From a purchasing standpoint, price point is important, I get it. But most affordable does not translate into most effective for kids, teachers, and learning.
What about purpose? What about total cost of ownership? What about value added? What about ease of use? What about technical support?
In my new role, I’m able to provide insight into the myriad of decisions that go into educational technology planning, purchasing, roll-out, professional development, and support processes.
Is my voice always heard? The voices of the teachers and principals? No. We still have to work to do strengthening the lines of technology + education communications. That will only come with the establishment of trust and mutual respect over time.
But when I’m considering a new app, a new program, a new strategy, what I really want to do, more than research the product online, more than listen to a sales pitch, more than look at the financial bottom line, is talk to someone.
Oh, you’re using that product? Tell me about it.
How do you like it? How does it work? What are the glitches? How does it support student learning? How is it supported? What can you tell me that a vendor can’t tell me?
I use phone calls. I use email. I ask our blossoming Google+ instructional tech community. I inquire during our monthly IU13 tech integrators meetings. I tweet about it.

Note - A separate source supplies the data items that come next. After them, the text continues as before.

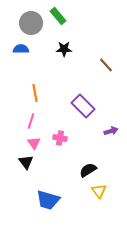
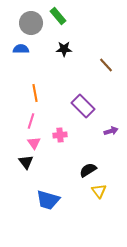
pink cross: moved 3 px up; rotated 16 degrees counterclockwise
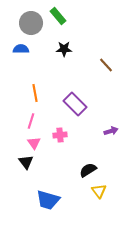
purple rectangle: moved 8 px left, 2 px up
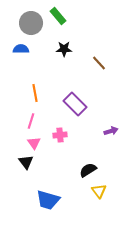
brown line: moved 7 px left, 2 px up
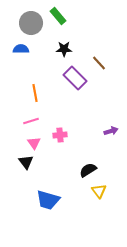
purple rectangle: moved 26 px up
pink line: rotated 56 degrees clockwise
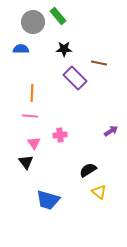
gray circle: moved 2 px right, 1 px up
brown line: rotated 35 degrees counterclockwise
orange line: moved 3 px left; rotated 12 degrees clockwise
pink line: moved 1 px left, 5 px up; rotated 21 degrees clockwise
purple arrow: rotated 16 degrees counterclockwise
yellow triangle: moved 1 px down; rotated 14 degrees counterclockwise
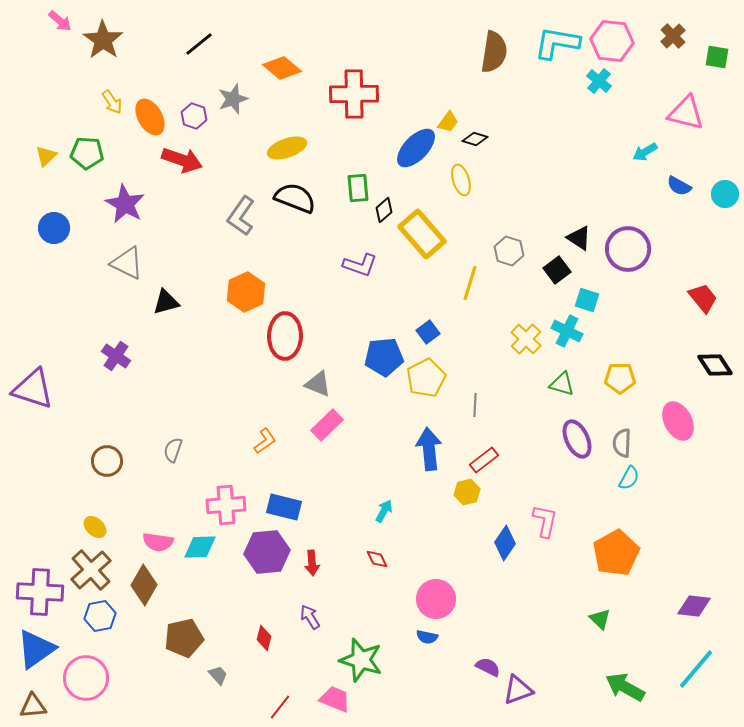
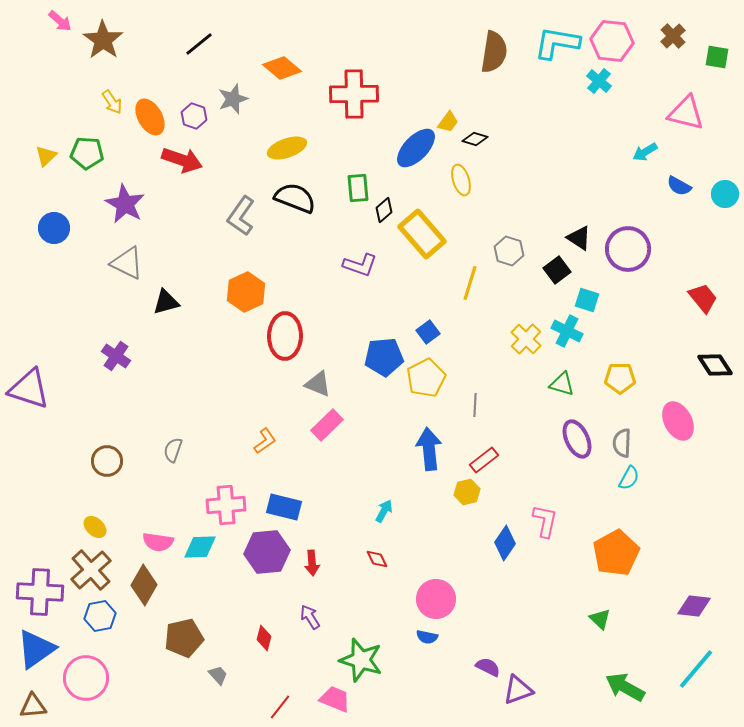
purple triangle at (33, 389): moved 4 px left
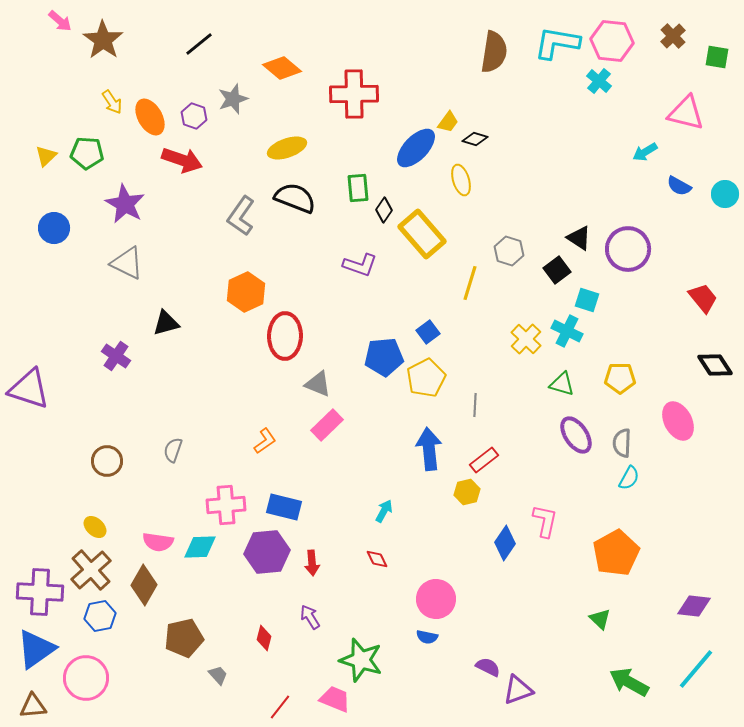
black diamond at (384, 210): rotated 15 degrees counterclockwise
black triangle at (166, 302): moved 21 px down
purple ellipse at (577, 439): moved 1 px left, 4 px up; rotated 9 degrees counterclockwise
green arrow at (625, 687): moved 4 px right, 5 px up
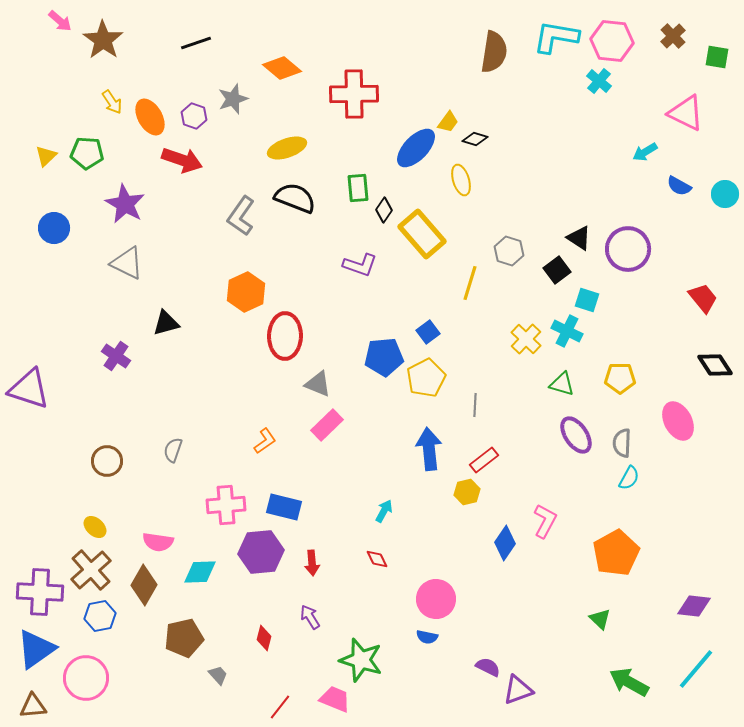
cyan L-shape at (557, 43): moved 1 px left, 6 px up
black line at (199, 44): moved 3 px left, 1 px up; rotated 20 degrees clockwise
pink triangle at (686, 113): rotated 12 degrees clockwise
pink L-shape at (545, 521): rotated 16 degrees clockwise
cyan diamond at (200, 547): moved 25 px down
purple hexagon at (267, 552): moved 6 px left
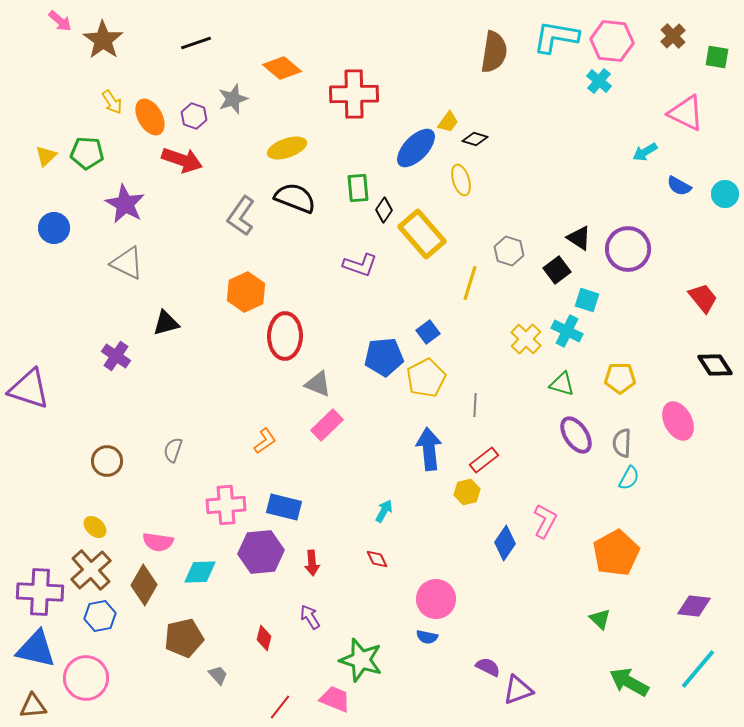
blue triangle at (36, 649): rotated 48 degrees clockwise
cyan line at (696, 669): moved 2 px right
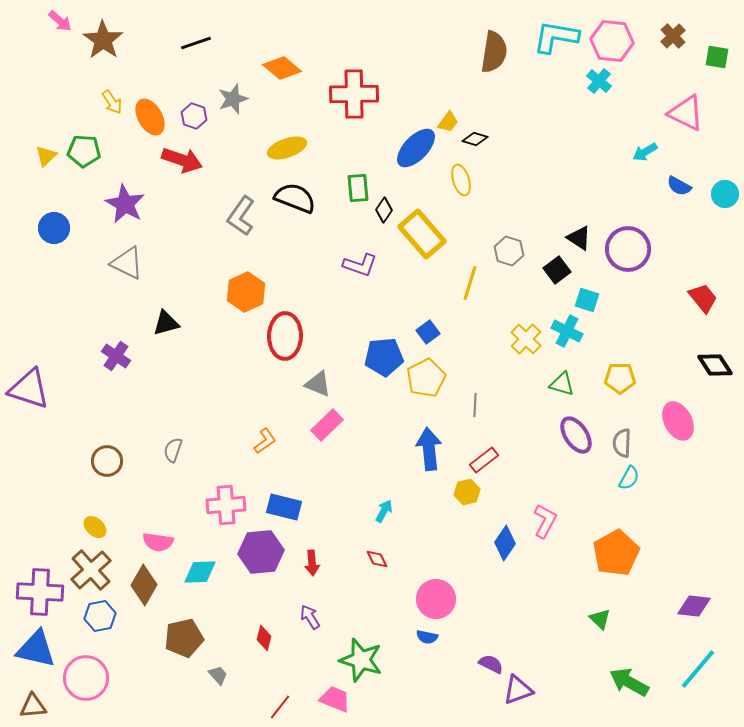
green pentagon at (87, 153): moved 3 px left, 2 px up
purple semicircle at (488, 667): moved 3 px right, 3 px up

Being connected means that I have access to educators with experience, some very similar to my own, and some very different from mine. I have access to smart people who have implemented, assessed, questioned, purchased, developed, and shared their ideas with me.
I am lucky.
From an educational perspective, the input and voice of teachers, students, coaches and principals MUST be sought with every technology purchase consideration.
And helping to guide our research are the voices of educators from around the world who share their ideas and experiences with others.
Does your school/district/division have a plan for including educational voices in the technology integration decision-making process? I’d love to hear about your framework and strategies to ensure a) educational voices are heard and b) the results of those decisions are evaluated and assessed to ensure we’re always doing what’s best for kids.
P.S. I know “education” and “technology” should be synonymous. I get it. Using technology meaningfully should just be part of what we do. Right now, we and many other schools are still working to build that bridge, so…. tell me about your successes so we can learn from you.